The last few months have been a bit of a whirlwind for me. When I moved to Charleston in January I was looking to change my career path dramatically; I was finally ready to pursue a career in food. I knew it would be a challenge to change my career paths, especially because I had no restaurant or kitchen experience since working at Wegmans when I was in high school. But I knew there was nothing else I wanted to be doing right now.

It took some time, but I was lucky enough to find an employer who was willing to take a chance on me. I am proud to report that for the last 3 months I have been working as the Pastry Chef at Dixie Supply Bakery & Cafe in downtown Charleston.

It has been such a wonderful and amazing experience. I absolutely love my job! First let me tell you a little bit about Dixie; we specialize in local, low-country cuisine and pride ourselves in having the best grits in town! Just take a look at this amazing menu! We always feature seasonal produce from local sources, and the head chef changes up our specials menu daily.

Dixie has been featured in Southern Living Magazine for their famous tomato pie, and on July 30th they will be featured on and episode of  Diners, Drive-ins, and Dives (Food Network, 10 pm EST).

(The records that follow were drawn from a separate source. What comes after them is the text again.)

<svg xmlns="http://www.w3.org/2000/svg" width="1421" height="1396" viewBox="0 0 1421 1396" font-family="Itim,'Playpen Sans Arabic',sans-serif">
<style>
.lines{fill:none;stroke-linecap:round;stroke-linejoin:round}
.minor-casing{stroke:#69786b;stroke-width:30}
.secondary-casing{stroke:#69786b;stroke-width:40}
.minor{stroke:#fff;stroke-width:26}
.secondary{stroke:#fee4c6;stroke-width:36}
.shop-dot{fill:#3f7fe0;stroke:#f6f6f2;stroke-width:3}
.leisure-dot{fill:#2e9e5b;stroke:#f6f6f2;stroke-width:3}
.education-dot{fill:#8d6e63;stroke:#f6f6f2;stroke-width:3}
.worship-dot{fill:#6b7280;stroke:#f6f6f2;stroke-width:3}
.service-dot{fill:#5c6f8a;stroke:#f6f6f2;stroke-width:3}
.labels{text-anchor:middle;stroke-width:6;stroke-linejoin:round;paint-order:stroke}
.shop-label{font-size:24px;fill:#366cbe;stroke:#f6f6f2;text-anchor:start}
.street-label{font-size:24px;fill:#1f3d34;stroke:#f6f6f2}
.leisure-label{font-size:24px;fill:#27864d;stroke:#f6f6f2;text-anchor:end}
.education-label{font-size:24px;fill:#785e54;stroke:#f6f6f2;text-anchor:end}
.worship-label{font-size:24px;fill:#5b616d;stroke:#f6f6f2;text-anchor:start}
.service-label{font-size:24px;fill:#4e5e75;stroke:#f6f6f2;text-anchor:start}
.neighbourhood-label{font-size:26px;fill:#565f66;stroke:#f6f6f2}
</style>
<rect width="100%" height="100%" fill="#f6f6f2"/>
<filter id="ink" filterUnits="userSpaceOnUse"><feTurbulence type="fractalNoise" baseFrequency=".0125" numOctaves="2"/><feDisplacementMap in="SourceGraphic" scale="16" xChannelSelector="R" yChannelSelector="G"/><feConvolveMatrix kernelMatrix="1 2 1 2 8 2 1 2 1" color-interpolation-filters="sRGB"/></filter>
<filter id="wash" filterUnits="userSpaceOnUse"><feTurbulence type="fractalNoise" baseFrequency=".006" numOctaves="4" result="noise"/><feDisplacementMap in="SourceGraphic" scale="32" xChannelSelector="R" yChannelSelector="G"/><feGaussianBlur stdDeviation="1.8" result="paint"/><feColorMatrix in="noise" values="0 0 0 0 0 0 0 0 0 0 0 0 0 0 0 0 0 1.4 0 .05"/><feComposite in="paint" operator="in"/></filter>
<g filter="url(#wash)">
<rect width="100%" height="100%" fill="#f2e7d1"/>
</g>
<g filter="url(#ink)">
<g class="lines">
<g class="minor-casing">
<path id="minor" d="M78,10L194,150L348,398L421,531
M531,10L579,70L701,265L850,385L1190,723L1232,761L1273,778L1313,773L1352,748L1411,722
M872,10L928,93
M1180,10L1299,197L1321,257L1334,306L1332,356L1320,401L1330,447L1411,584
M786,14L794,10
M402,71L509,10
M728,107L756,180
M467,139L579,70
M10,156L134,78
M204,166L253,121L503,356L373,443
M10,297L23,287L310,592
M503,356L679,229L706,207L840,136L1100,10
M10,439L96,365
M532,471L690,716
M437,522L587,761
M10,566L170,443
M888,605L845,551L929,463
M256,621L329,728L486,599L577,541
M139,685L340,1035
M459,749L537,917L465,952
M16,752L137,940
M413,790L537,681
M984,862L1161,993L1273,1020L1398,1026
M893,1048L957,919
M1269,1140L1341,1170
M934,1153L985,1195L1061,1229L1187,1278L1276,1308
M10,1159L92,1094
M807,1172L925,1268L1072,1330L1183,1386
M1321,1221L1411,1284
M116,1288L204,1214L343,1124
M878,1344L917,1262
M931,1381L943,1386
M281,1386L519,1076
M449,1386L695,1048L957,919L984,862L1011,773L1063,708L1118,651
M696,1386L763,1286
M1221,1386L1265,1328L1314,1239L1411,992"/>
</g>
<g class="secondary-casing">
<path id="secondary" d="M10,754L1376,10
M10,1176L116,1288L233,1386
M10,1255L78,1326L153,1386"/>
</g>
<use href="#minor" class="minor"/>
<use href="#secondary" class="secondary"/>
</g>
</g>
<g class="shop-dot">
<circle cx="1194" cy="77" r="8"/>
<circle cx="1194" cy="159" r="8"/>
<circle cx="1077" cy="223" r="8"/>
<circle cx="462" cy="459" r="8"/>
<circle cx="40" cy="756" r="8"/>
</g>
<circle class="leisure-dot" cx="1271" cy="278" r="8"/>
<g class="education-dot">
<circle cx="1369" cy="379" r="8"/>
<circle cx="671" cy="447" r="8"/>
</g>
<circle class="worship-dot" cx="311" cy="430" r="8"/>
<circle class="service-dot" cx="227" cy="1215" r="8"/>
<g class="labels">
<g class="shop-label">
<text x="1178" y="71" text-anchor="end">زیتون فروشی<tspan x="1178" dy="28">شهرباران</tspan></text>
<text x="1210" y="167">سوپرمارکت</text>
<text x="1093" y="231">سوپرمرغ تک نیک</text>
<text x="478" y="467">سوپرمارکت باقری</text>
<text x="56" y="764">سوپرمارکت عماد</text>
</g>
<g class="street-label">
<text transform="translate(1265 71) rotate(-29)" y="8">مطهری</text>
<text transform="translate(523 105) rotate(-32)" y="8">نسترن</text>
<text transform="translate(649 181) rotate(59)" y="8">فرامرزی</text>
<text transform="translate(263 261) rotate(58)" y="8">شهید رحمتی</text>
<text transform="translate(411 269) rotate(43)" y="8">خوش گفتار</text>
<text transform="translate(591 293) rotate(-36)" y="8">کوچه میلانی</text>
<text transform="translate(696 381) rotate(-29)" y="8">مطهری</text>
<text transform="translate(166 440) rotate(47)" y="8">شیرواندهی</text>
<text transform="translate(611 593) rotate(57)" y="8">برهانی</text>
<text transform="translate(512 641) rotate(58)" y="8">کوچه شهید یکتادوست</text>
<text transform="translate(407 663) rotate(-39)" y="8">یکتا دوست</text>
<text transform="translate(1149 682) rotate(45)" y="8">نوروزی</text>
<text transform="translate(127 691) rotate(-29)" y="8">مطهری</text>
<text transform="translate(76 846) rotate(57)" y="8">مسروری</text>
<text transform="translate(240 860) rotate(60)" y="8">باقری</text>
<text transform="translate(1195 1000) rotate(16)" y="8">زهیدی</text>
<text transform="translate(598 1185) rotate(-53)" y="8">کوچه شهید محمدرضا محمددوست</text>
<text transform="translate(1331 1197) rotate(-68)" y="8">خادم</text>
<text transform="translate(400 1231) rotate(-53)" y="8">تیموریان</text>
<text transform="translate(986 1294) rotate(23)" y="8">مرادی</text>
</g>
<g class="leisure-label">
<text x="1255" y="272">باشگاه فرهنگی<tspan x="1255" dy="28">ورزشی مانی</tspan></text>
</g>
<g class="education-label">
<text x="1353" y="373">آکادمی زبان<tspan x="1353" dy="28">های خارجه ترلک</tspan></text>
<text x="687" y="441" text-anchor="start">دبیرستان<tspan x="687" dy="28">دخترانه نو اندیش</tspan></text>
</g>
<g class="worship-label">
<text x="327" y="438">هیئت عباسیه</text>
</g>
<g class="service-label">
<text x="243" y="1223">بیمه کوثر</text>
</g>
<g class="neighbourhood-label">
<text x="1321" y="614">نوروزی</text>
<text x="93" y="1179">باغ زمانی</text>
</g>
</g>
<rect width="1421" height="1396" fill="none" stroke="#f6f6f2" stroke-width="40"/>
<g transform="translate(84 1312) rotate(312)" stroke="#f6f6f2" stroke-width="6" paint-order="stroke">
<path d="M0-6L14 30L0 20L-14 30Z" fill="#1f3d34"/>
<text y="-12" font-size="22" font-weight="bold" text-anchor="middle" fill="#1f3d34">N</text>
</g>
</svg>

Here’s what I wear to Dixie most days. My Dixie t-shirt says “getcha grits on.”

My job at Dixie, is to keep our display case full of tasty, fresh, baked goods. These items range from muffins and lemon bars to 3 layer cakes and our famous Bacon Bourbon Pecan Pie. My goal is to have a minimum of 10 items in the case as well as 3 pies, and a 3 layer cake on top of the case.

When I’m feeling fancy this is what I wear. Who’s looking like a real professional now? That would be me.

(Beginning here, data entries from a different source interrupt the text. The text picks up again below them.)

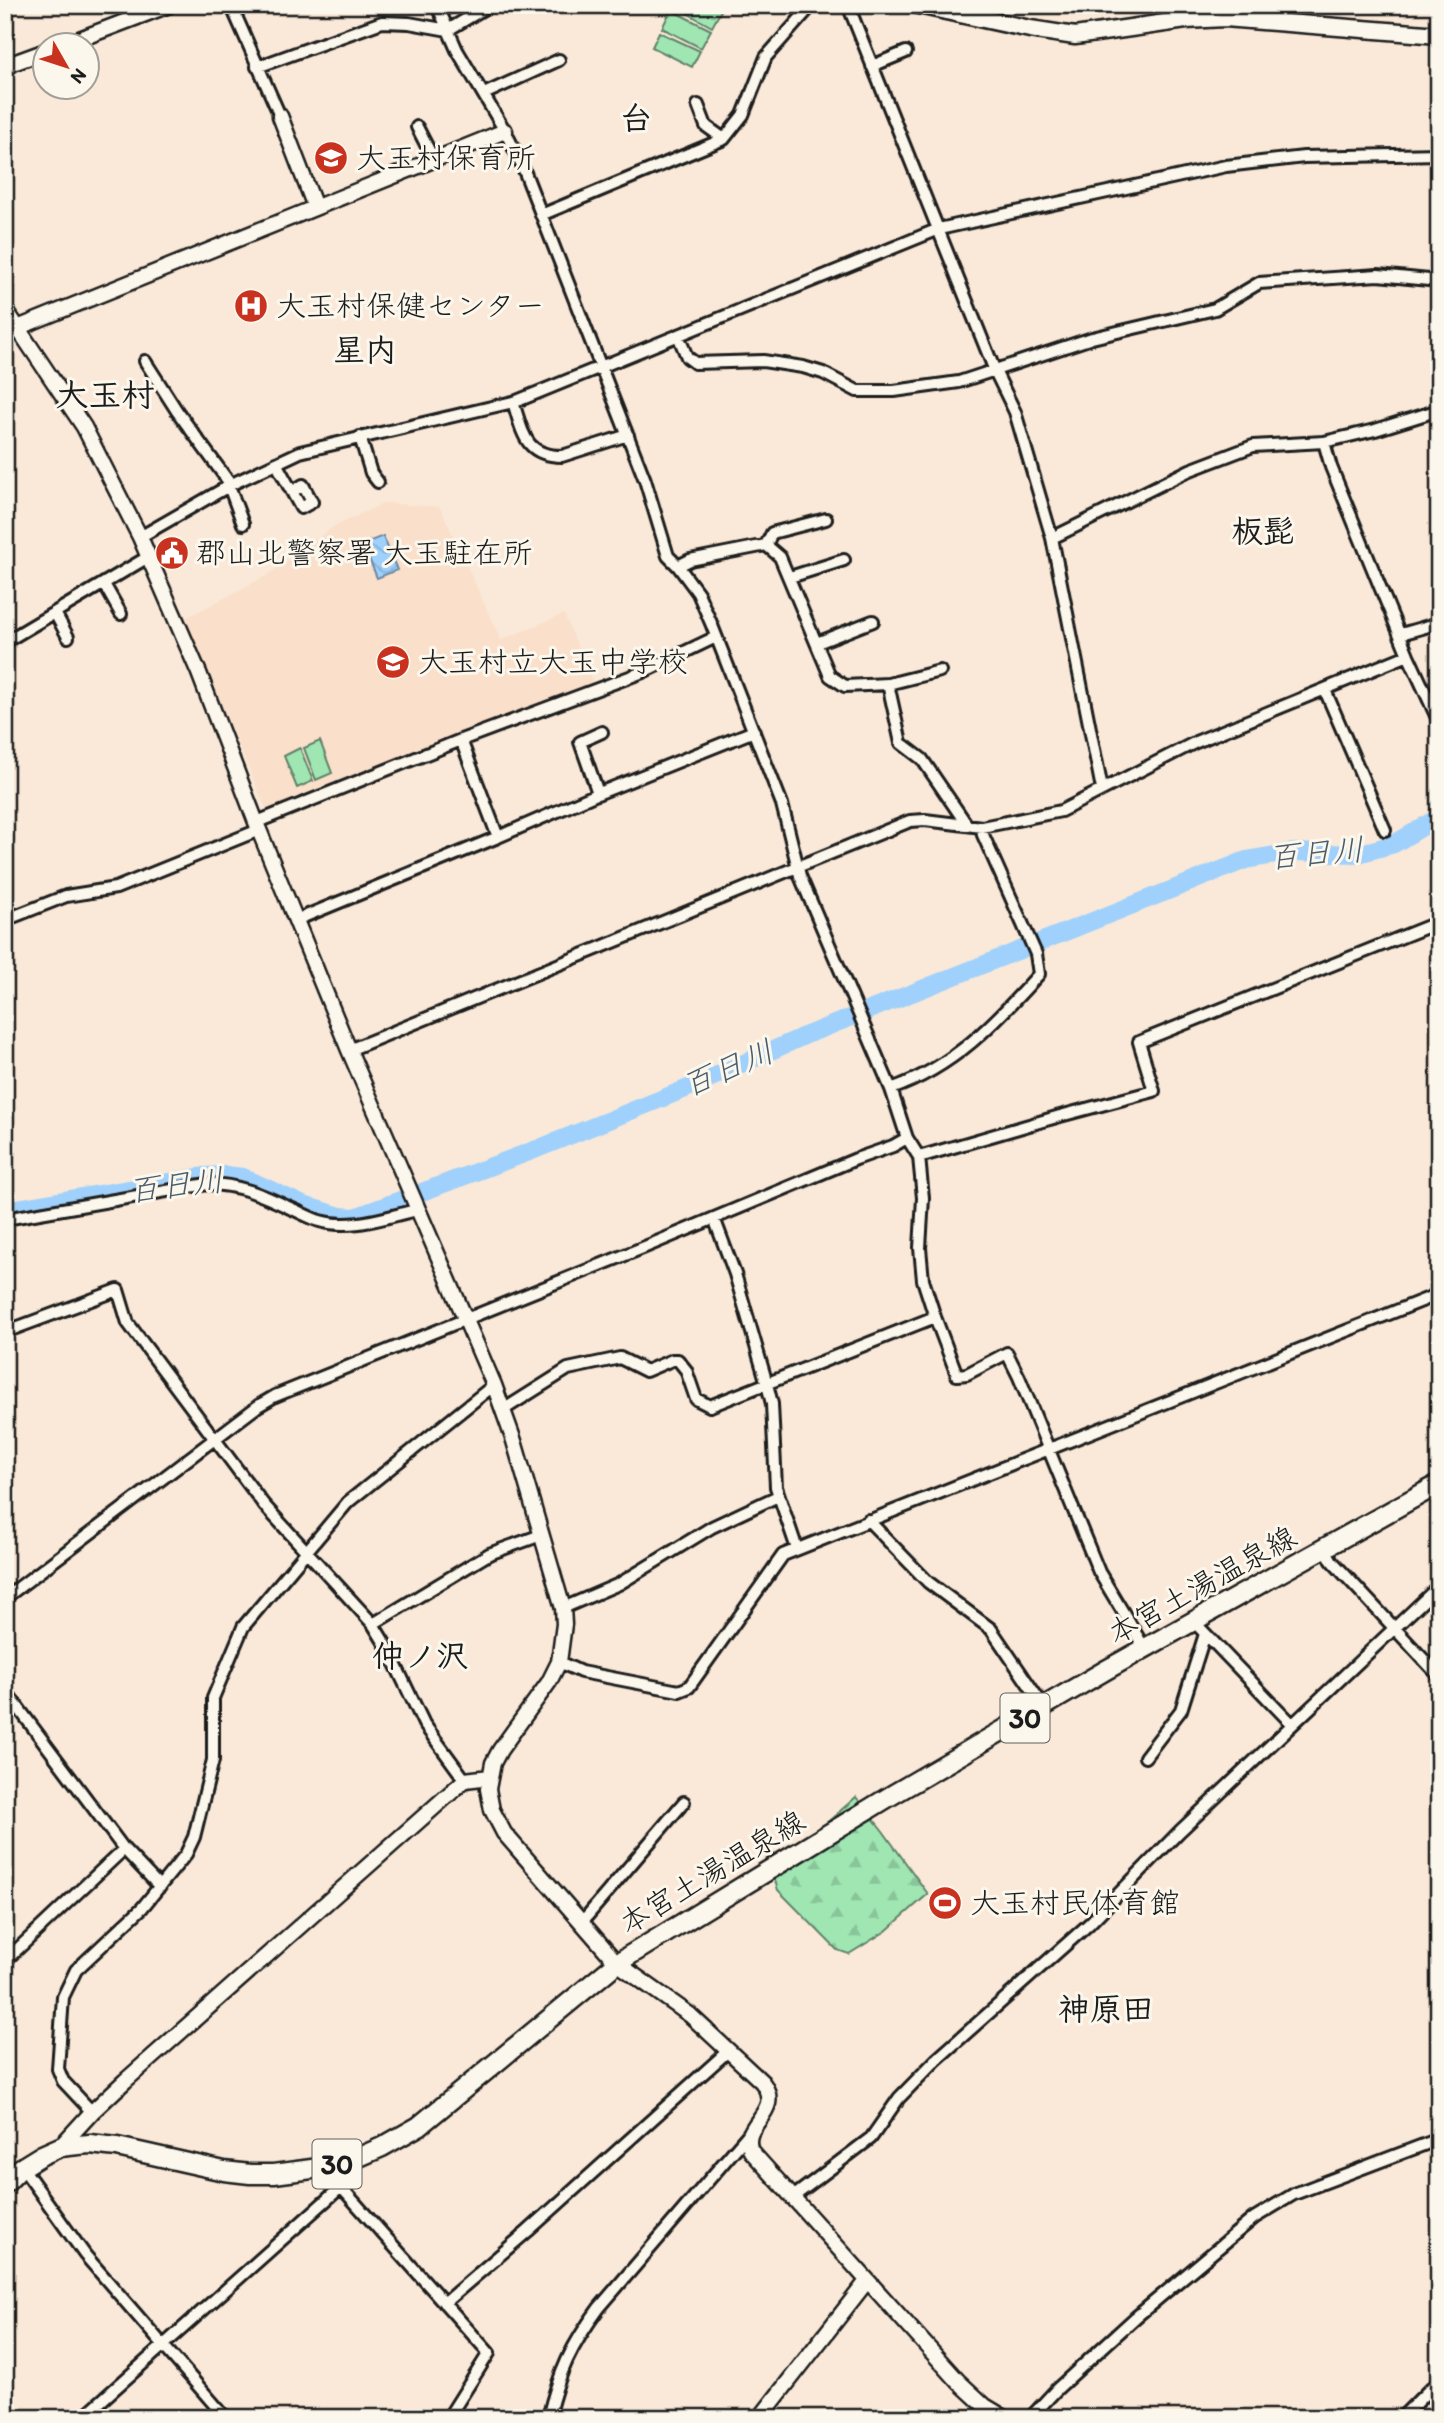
<svg xmlns="http://www.w3.org/2000/svg" width="1444" height="2423" font-family="Itim,'Klee One',sans-serif">
<defs>
<pattern id="forest-firs" width="22" height="20" patternUnits="userSpaceOnUse" patternTransform="scale(1.75)"><rect width="22" height="20" fill="#9fe6b3"/><path d="M5 1l3.5 6h-7zM16 11l3.5 6h-7z" fill="#88c599"/></pattern>
<pattern id="water-waves" width="16" height="10" patternUnits="userSpaceOnUse" patternTransform="scale(1.75)"><rect width="16" height="10" fill="#9fd1fc"/><path d="M0 5q4-4 8 0t8 0" fill="none" stroke="#88b3d7"/></pattern>
</defs>
<rect width="100%" height="100%" fill="#fae9d8"/>
<filter id="ink" filterUnits="userSpaceOnUse"><feTurbulence type="fractalNoise" baseFrequency=".0143" numOctaves="2"/><feDisplacementMap in="SourceGraphic" scale="14" xChannelSelector="R" yChannelSelector="G"/><feConvolveMatrix kernelMatrix="1 2 1 2 8 2 1 2 1" color-interpolation-filters="sRGB"/></filter>
<g filter="url(#ink)">
<path fill="#fadfca" d="M384,503L440,507L501,640L564,614L593,683L267,811L184,619L266,576L335,526Z"/>
<path fill="url(#forest-firs)" stroke="#5e8168" stroke-width="2" d="M856,1797L883,1831L928,1894L886,1931L849,1954L837,1950L778,1890L772,1871Z"/>
<path fill="#9fe6b3" stroke="#5e8168" stroke-width="2" d="M673,5H719L723,7L712,27Z
M671,10L711,30L701,48L662,28Z
M659,32L700,51L692,67L652,47Z
M320,741L332,773L316,780L304,748Z
M300,748L313,781L297,788L284,756Z"/>
<path fill="url(#water-waves)" stroke="#6b89a2" stroke-width="2" d="M383,536L397,570L377,578L363,544Z"/>
<g fill="none" stroke-linecap="round" stroke-linejoin="round">
<path stroke="#9fd1fc" stroke-width="18" d="M5,1210L204,1176L226,1175L243,1177L303,1205L340,1216L355,1217L537,1149L693,1086L804,1036L1246,860L1293,852L1358,854L1394,844L1439,817"/>
<g stroke="#1c1c1c" stroke-width="16">
<path id="minor" d="M231,5L280,116
M437,5L457,50L505,131L522,165L645,480L668,556L678,566L698,593L711,623L782,804L800,876L891,1089L907,1138L919,1157L923,1198L920,1248L923,1280L935,1317L957,1375L967,1374L1007,1353L1019,1377L1099,1572L1145,1649
M848,5L995,371L1015,412L1052,538L1102,789
M1176,5L1186,20
M872,66L906,52
M257,67L382,22L409,23L448,30L490,5
M484,94L559,60
M698,105L706,126L724,139
M417,127L434,160
M541,215L724,139L743,115L766,57L812,5
M678,335L687,357L695,363L763,361L803,367L823,373L857,391H894L959,382L1092,338L1215,309L1259,283L1378,275L1439,281
M145,361L177,411L231,485
M513,402C523,432 524,456 562,456L628,435
M360,437L371,473L378,482
M1324,442L1331,467L1408,655L1439,722
M276,463L301,508L312,502L303,485L292,492
M229,486L243,524
M140,537L234,483L300,452L517,401L939,229L1226,166L1304,157L1439,154
M1052,538L1190,470L1253,446L1324,442L1375,430L1439,410
M766,545L772,533L826,519
M678,566L690,560L766,545L780,557L830,676L845,686L888,684L901,743L922,759L967,825
M790,577L844,560
M104,584L121,614
M55,613L68,637
M1401,634L1439,623
M5,642L148,557
M817,643L873,621
M888,684L940,671
M1325,690L1385,830
M598,793L580,742L602,732
M257,822L461,740L643,672L716,637
M498,837L597,794L754,731
M5,920L66,896L116,888L259,830
M296,920L498,837L461,740
M349,1050L910,821L925,820L982,827L1061,811L1196,742L1408,655
M891,1089C954,1067 995,1023 1039,974L1036,954L983,835L982,827
M919,1157L1060,1116L1154,1091L1139,1042L1439,922
M714,1218L735,1274L767,1384L772,1404L776,1487L797,1549
M5,1219L207,1184C238,1184 263,1195 290,1208C300,1212 310,1218 320,1221C352,1230 386,1217 417,1210
M5,1332L118,1290L128,1323L264,1505L373,1624L387,1647L424,1724L465,1780
M503,1410L568,1369L620,1358L646,1371L672,1360H678L686,1370L696,1399L710,1406L935,1317
M868,1520L928,1582L991,1629L1044,1707
M1325,1548L1332,1561L1439,1676
M5,1598L258,1406L275,1396L645,1247L856,1159L893,1146L907,1138
M563,1608L619,1584L712,1527L778,1496
M1195,1620L1199,1627L1292,1724
M373,1624L489,1554L541,1535
M559,1662L581,1672L679,1691L689,1687L783,1555L1439,1294
M5,1690L124,1849L160,1887
M1145,1757L1181,1710L1205,1634
M582,1922L684,1802
M5,1961L124,1849
M92,2112L63,2081L58,2069L63,1997L76,1970L142,1908L186,1854L194,1837L213,1760V1698L243,1627L348,1502L494,1385
M22,2167L85,2255L226,2418
M327,2167L341,2187L489,2353L448,2418
M793,2197L871,2138L899,2098L936,2060L1089,1924L1180,1831L1439,1586
M444,2303L528,2231L728,2051
M82,2418L341,2187
M548,2418C559,2372 571,2346 599,2308L750,2132
M1030,2418L1057,2389L1136,2317L1254,2218L1294,2194L1439,2139
M1401,2418L1432,2387L1439,2384"/>
</g>
<g stroke="#1c1c1c" stroke-width="19">
<path id="tertiary" d="M61,46L169,5
M5,66L46,51
M280,116L315,207
M5,309L84,427L140,537L199,673L259,830L349,1050L494,1385L514,1441L563,1608L564,1624L559,1662L549,1682L500,1750L493,1763L488,1789L492,1810L504,1833L617,1963L690,2015L762,2082C785,2113 739,2123 751,2151L959,2382L985,2406L1005,2418
M5,333L505,131
M60,2147L92,2112L125,2081L465,1780L490,1777
M760,2418L867,2281"/>
</g>
<g stroke="#1c1c1c" stroke-width="21">
<path id="secondary" d="M918,5L1030,29L1075,36L1186,20L1225,18L1439,35"/>
</g>
<g stroke="#1c1c1c" stroke-width="23">
<path id="primary" d="M5,2184L21,2168L42,2155L60,2147L78,2145L90,2144L117,2147L224,2171L250,2174H274L327,2167L359,2157L382,2147L419,2126L617,1963L892,1795L1106,1670L1439,1484"/>
</g>
<use href="#minor" stroke="#fbf7ec" stroke-width="10"/>
<use href="#tertiary" stroke="#fbf7ec" stroke-width="14"/>
<use href="#secondary" stroke="#fbf7ec" stroke-width="16"/>
<use href="#primary" stroke="#fbf7ec" stroke-width="18"/>
</g>
</g>
<defs>
<g id="school-disc" transform="scale(1.75)"><circle r="9.5" fill="#c8321e" stroke="#fbf7ec"/><path d="M0-5L7-2L0 1L-7-2ZM-4 1L0 2.5L4 1V4Q0 6-4 4Z" fill="#fff"/></g>
<g id="hospital-disc" transform="scale(1.75)"><circle r="9.5" fill="#c8321e" stroke="#fbf7ec"/><path d="M-5-5h3v3.5h4V-5h3V5h-3V1.5h-4V5h-3Z" fill="#fff"/></g>
<g id="civic-disc" transform="scale(1.75)"><circle r="9.5" fill="#c8321e" stroke="#fbf7ec"/><path d="M-.6-6.5H3V-4.5H.6V-3L4-1V1h2V6H-6V1h2V-1L-.6-3ZM-1.2 2.5V6h2.4V2.5Z" fill="#fff"/></g>
<g id="stadium-disc" transform="scale(1.75)"><circle r="9.5" fill="#c8321e" stroke="#fbf7ec"/><path d="M0-5a6.5 5 0 1 0 0 10a6.5 5 0 1 0 0-10ZM-3.5-1.8h7v3.6h-7Z" fill="#fff"/></g>
</defs>
<g fill-rule="evenodd">
<use href="#school-disc" x="331" y="158"/>
<use href="#hospital-disc" x="251" y="306"/>
<use href="#civic-disc" x="172" y="553"/>
<use href="#school-disc" x="393" y="662"/>
<use href="#stadium-disc" x="945" y="1903"/>
</g>
<g text-anchor="middle" stroke-width="6" stroke-linejoin="round" paint-order="stroke">
<g fill="#fbf7ec" stroke="#5f5e5a" stroke-width="2">
<rect x="1000.5" y="1693.5" width="49" height="49" rx="5"/>
<rect x="312.5" y="2139.5" width="49" height="49" rx="5"/>
</g>
<g font-size="28" font-weight="bold" fill="#1c1c1c">
<text x="1025" y="1728">30</text>
<text x="337" y="2174">30</text>
</g>
<g font-size="30" fill="#1c1c1c" stroke="#fbf7ec" text-anchor="start">
<text x="356" y="168">大玉村保育所</text>
<text x="276" y="316">大玉村保健センター</text>
<text x="196" y="563">郡山北警察署 大玉駐在所</text>
<text x="418" y="672">大玉村立大玉中学校</text>
<text x="970" y="1913">大玉村民体育館</text>
</g>
<g font-size="30" fill="#1c1c1c" stroke="#fbf7ec">
<text transform="translate(1202 1585) rotate(-29)" y="10">本宮土湯温泉線</text>
<text transform="translate(712 1872) rotate(-31)" y="10">本宮土湯温泉線</text>
</g>
<g font-size="32" font-weight="bold" fill="#1c1c1c" stroke="#fbf7ec">
<text x="636" y="129">台</text>
<text x="365" y="361">星内</text>
<text x="1263" y="542">板髭</text>
<text x="420" y="1667">仲ノ沢</text>
<text x="1106" y="2020">神原田</text>
</g>
<g font-size="32" font-style="italic" fill="#4a5b6a" stroke="#fbf7ec">
<text transform="translate(1316 853) rotate(-5)" y="11">百日川</text>
<text transform="translate(728 1068) rotate(-23)" y="11">百日川</text>
<text transform="translate(176 1185) rotate(-7)" y="11">百日川</text>
</g>
<g font-size="33" font-weight="bold" fill="#1c1c1c" stroke="#fbf7ec">
<text x="105" y="406">大玉村</text>
</g>
</g>
<rect width="1444" height="2423" fill="none" stroke="#fbf7ec" stroke-width="28"/>
<rect x="14" y="14" width="1416" height="2395" fill="none" stroke="#1c1c1c" stroke-width="2.5" filter="url(#ink)"/>
<g transform="translate(66 66) rotate(129)"><circle r="33" fill="#fbf7ec" stroke="#a29f99" stroke-width="2"/>
<path d="M0-5L12 26L0 18L-12 26Z" fill="#c8321e"/>
<text y="-10" font-size="19" font-weight="bold" text-anchor="middle" fill="#1c1c1c">N</text>
</g>
</svg>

At this position I have the opportunity to make recipes that have been developed by the owners Kris and Alan, as well as introduce new recipes and experiment. This really just gives me a license to browse Pinterest for hours at a time doing research for work.

Here are some of my favorites so far;

Strawberry & Cream Cupcakes (made with fresh strawberry buttercream)

Peach Upside-Down Biscuits

Peach Spice Cake

Milky Way Cake

Homemade Marshmallows (dipped in chocolate)

3 Layer Vanilla Cake with Blueberry Filling and Cream Cheese Frosting

Homemade Pop-Tarts with blueberry filling

Peach Melba Muffins

Fig Cake (a simple, yet delicious cake made with fresh, local figs!)

Red Velvet Cake Pops

Citrus Cake with Lemon Curd Filling

“Fruit Puffs” (filled with cream cheese frosting and topped with fresh fruit)

Coconut Cake

Homemade Oreos

American Flag Cake (a vanilla layer cake with cream cheese frosting, this was so much fun to make!)

If you would like to keep up with the new treats I’m baking at Dixie, just follow their facebook page, which is updated regularly with what new items we are featuring at the restaurant.

I can say truthfully I love going to work. It took some patience and a whole lot of support, but it really paid off in the end. This is the best job I’ve ever had.